On a box with 64 GB of RAM, the defaults of 10 and 20 percent mean the kernel will happily let around 6 GB of dirty pages accumulate before it even starts flushing in the background, and around 13 GB before it slams on the brakes and forces every writer to wait. When that synchronous flush kicks in, you get exactly the stall I was seeing: a big slug of writes dumped to disk all at once, everything blocked behind it.

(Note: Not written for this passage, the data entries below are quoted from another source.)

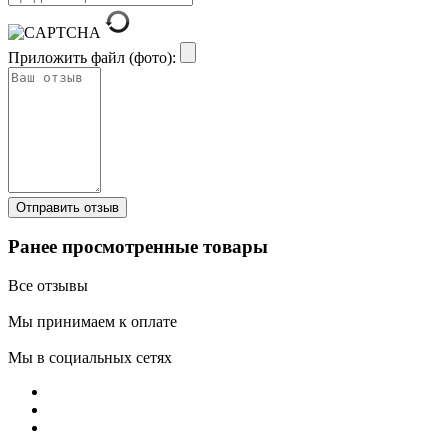
Приложить файл (фото):
Ранее просмотренные товары
Все отзывы
Мы принимаем к оплате
Мы в социальных сетях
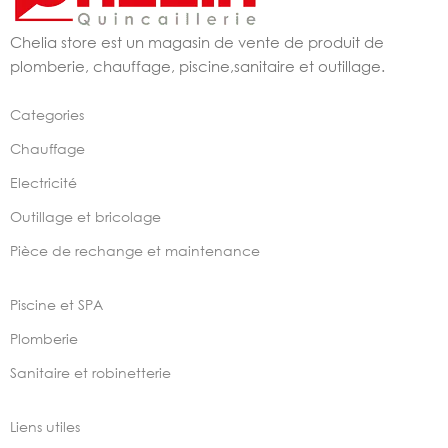
Chelia store est un magasin de vente de produit de
plomberie, chauffage, piscine,sanitaire et outillage.
Categories
Chauffage
Electricité
Outillage et bricolage
Pièce de rechange et maintenance
Piscine et SPA
Plomberie
Sanitaire et robinetterie
Liens utiles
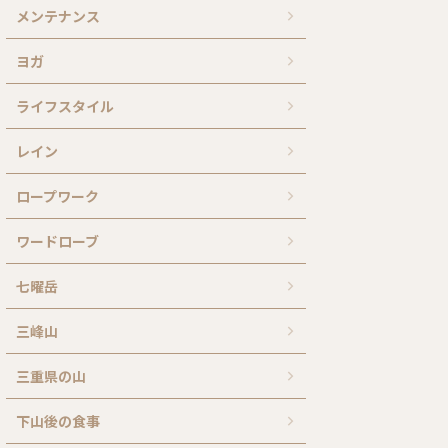
メンテナンス
ヨガ
ライフスタイル
レイン
ロープワーク
ワードローブ
七曜岳
三峰山
三重県の山
下山後の食事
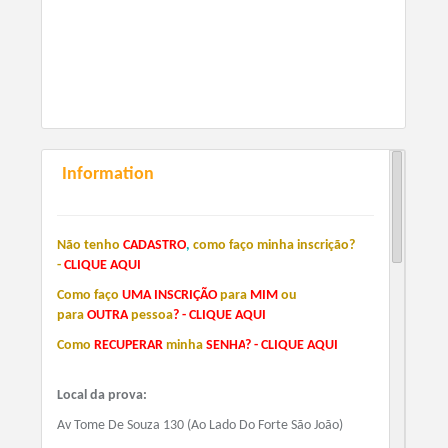
Information
Não tenho
CADASTRO
,
como faço minha inscrição?
-
CLIQ
UE
A
QUI
Como
faço
U
MA
I
NSCR
I
ÇÃO
para
M
IM
o
u
para
O
UTRA
pessoa
?
-
C
LIQUE
AQUI
Como
RECUPERA
R
minha
SENHA
?
-
CLIQ
UE
AQUI
Local da prova:
Av Tome De Souza 130 (Ao Lado Do Forte São João)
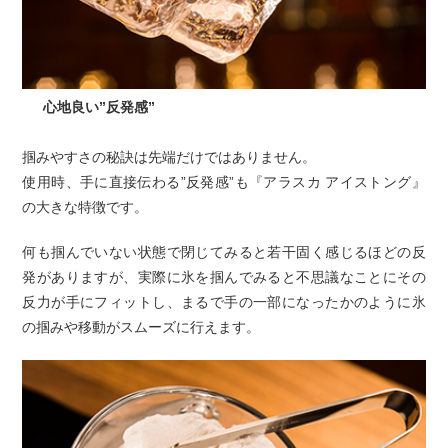
心地良い”反発感”
掴みやすさの秘訣は先端だけではありません。
使用時、手に直接伝わる”反発感”も『アラスカ アイストング』
の大きな特徴です。
何も掴んでいない状態で閉じてみると若干固く感じるほどの反
発がありますが、実際に氷を掴んでみると不思議なことにその
反力が手にフィットし、まるで手の一部になったかのように氷
の掴みや移動がスムーズに行えます。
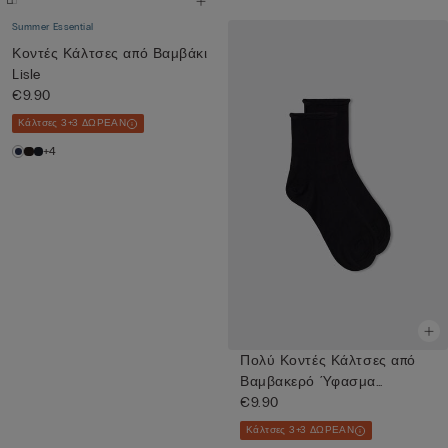
Summer Essential
Κοντές Κάλτσες από Βαμβάκι
Lisle
€9.90
Κάλτσες 3+3 ΔΩΡΕΑΝ
+4
Πολύ Κοντές Κάλτσες από
Βαμβακερό Ύφασμα
Superior
€9.90
Κάλτσες 3+3 ΔΩΡΕΑΝ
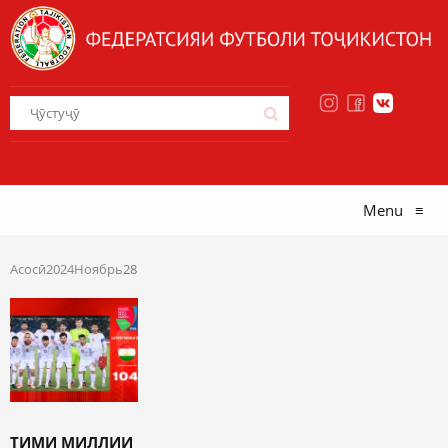
Menu
≡
Асосӣ
2024
Ноябрь
28
ТИМИ МИЛЛИИ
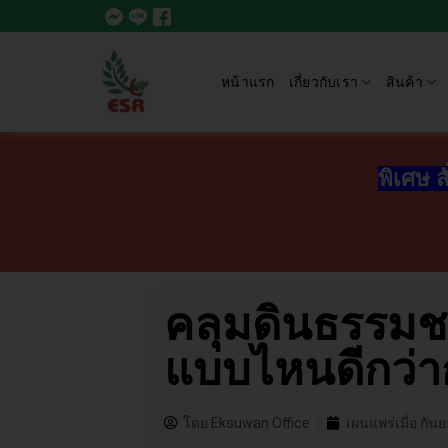
หน้าแรก
เกี่ยวกับเรา
สินค้า
พิเศษ ส
คลุมดินธรรมช
แบบไหนดีกว่า
โดย
Eksuwan Office
เผนแพร่เมื่อ
กันย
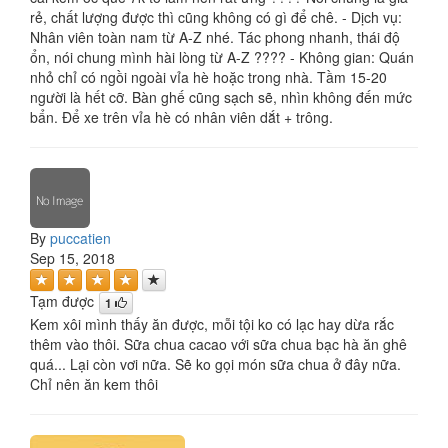
rẻ, chất lượng được thì cũng không có gì để chê. - Dịch vụ:
Nhân viên toàn nam từ A-Z nhé. Tác phong nhanh, thái độ
ổn, nói chung mình hài lòng từ A-Z ???? - Không gian: Quán
nhỏ chỉ có ngồi ngoài vỉa hè hoặc trong nhà. Tầm 15-20
người là hết cỡ. Bàn ghế cũng sạch sẽ, nhìn không đến mức
bẩn. Để xe trên vỉa hè có nhân viên dắt + trông.
By
puccatien
Sep 15, 2018
Tạm được
1
Kem xôi mình thấy ăn được, mỗi tội ko có lạc hay dừa rắc
thêm vào thôi. Sữa chua cacao với sữa chua bạc hà ăn ghê
quá... Lại còn vơi nữa. Sẽ ko gọi món sữa chua ở đây nữa.
Chỉ nên ăn kem thôi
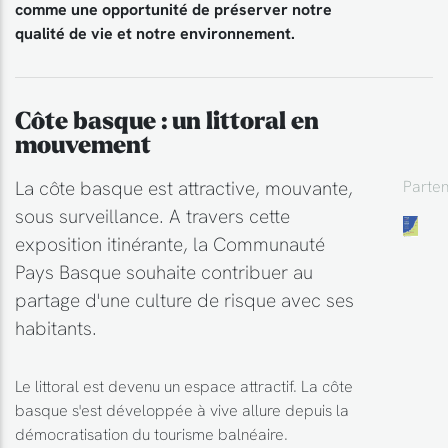
comme une opportunité de préserver notre
qualité de vie et notre environnement.
Côte basque : un littoral en
mouvement
La côte basque est attractive, mouvante,
Parten
sous surveillance. A travers cette
exposition itinérante, la Communauté
Pays Basque souhaite contribuer au
partage d'une culture de risque avec ses
habitants.
Le littoral est devenu un espace attractif. La côte
basque s'est développée à vive allure depuis la
démocratisation du tourisme balnéaire.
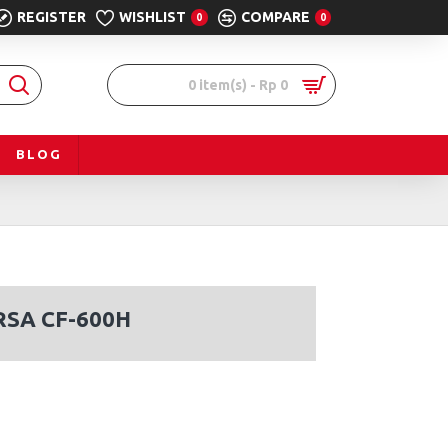
REGISTER
WISHLIST
COMPARE
0
0
0 item(s) - Rp 0
BLOG
RSA CF-600H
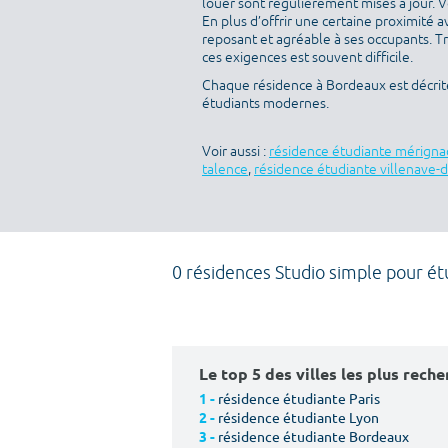
louer sont régulièrement mises à jour. V
En plus d’offrir une certaine proximité av
reposant et agréable à ses occupants. T
ces exigences est souvent difficile.
Chaque résidence à Bordeaux est décrit
étudiants modernes.
Voir aussi :
résidence étudiante mérigna
talence
,
résidence étudiante villenave-
0 résidences Studio simple pour ét
Le top 5 des villes les plus rech
résidence étudiante Paris
1 -
résidence étudiante Lyon
2 -
résidence étudiante Bordeaux
3 -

A server status display showing metrics

seeing it happen

You do not have to guess. The kernel exposes the dirty page count in /proc/meminfo, and you can watch it climb and collapse:

watch -n1 'grep -E "Dirty|Writeback" /proc/meminfo'

When I ran that during one of the stalls, Dirty climbed steadily into the gigabytes, then dropped off a cliff at the exact moment of the hitch, while Writeback briefly shot up. That is the synchronous flush: dirty pages being forcibly pushed into writeback all at once. The sawtooth in my latency graph and the sawtooth in Dirty lined up perfectly.

the fix

The goal is to stop letting so much dirty data accumulate in the first place. Instead of huge infrequent flushes, you want smaller, more frequent ones that the background writer can handle without ever hitting the synchronous wall.

For that, the byte-based knobs are far better than the ratio ones, because they do not scale with RAM and give you a number you can actually reason about:

# Start background writeback at 256 MB dirty
sysctl -w vm.dirty_background_bytes=$((256 * 1024 * 1024))

# Force synchronous flush only past 1 GB dirty
sysctl -w vm.dirty_bytes=$((1024 * 1024 * 1024))

Setting the _bytes variants automatically zeroes the corresponding _ratio variants, so you are not fighting two sets of thresholds. I also nudged the expiry timer down so dirty pages do not sit around indefinitely on a quiet box:

sysctl -w vm.dirty_expire_centisecs=1500
sysctl -w vm.dirty_writeback_centisecs=500

That tells the flusher to wake every five seconds and write out anything dirty for more than fifteen.

To make it stick across reboots, drop it in /etc/sysctl.d/:

# /etc/sysctl.d/60-dirty.conf
vm.dirty_background_bytes = 268435456
vm.dirty_bytes = 1073741824
vm.dirty_expire_centisecs = 1500
vm.dirty_writeback_centisecs = 500

A server rack with monitoring graphs

the result

The stalls went away. The latency graph went flat. Dirty in /proc/meminfo now hovers in the low hundreds of megabytes and never makes the dramatic climb-and-collapse it used to. Throughput was unchanged: I was not writing less data, I was just writing it out steadily instead of in great lurching batches.

the caveats

A couple of honest warnings before you go editing sysctls on a Friday afternoon.

This is not a universal "make it faster" tweak. Smaller thresholds mean more frequent writeback, which on some workloads loses you a bit of batching efficiency. The win here was latency consistency, not throughput, and those two are sometimes in tension. If you have a bursty write workload that genuinely benefits from a large cache to absorb spikes, shrinking the buffer can hurt.

And the right numbers depend entirely on your storage. A box on NVMe can drain a gigabyte of dirty pages fast enough that the synchronous flush barely registers. A box on spinning rust, or worse on a network filesystem, cannot, and that is exactly where the defaults bite hardest. Measure your own Dirty count under load before and after. If it is not climbing into multiple gigabytes and then collapsing, this is probably not your problem and you should look elsewhere.

For my write-heavy box on slower storage, it was the whole fix. One config file, a flat latency graph, and a stall I had been quietly tolerating for months gone for good.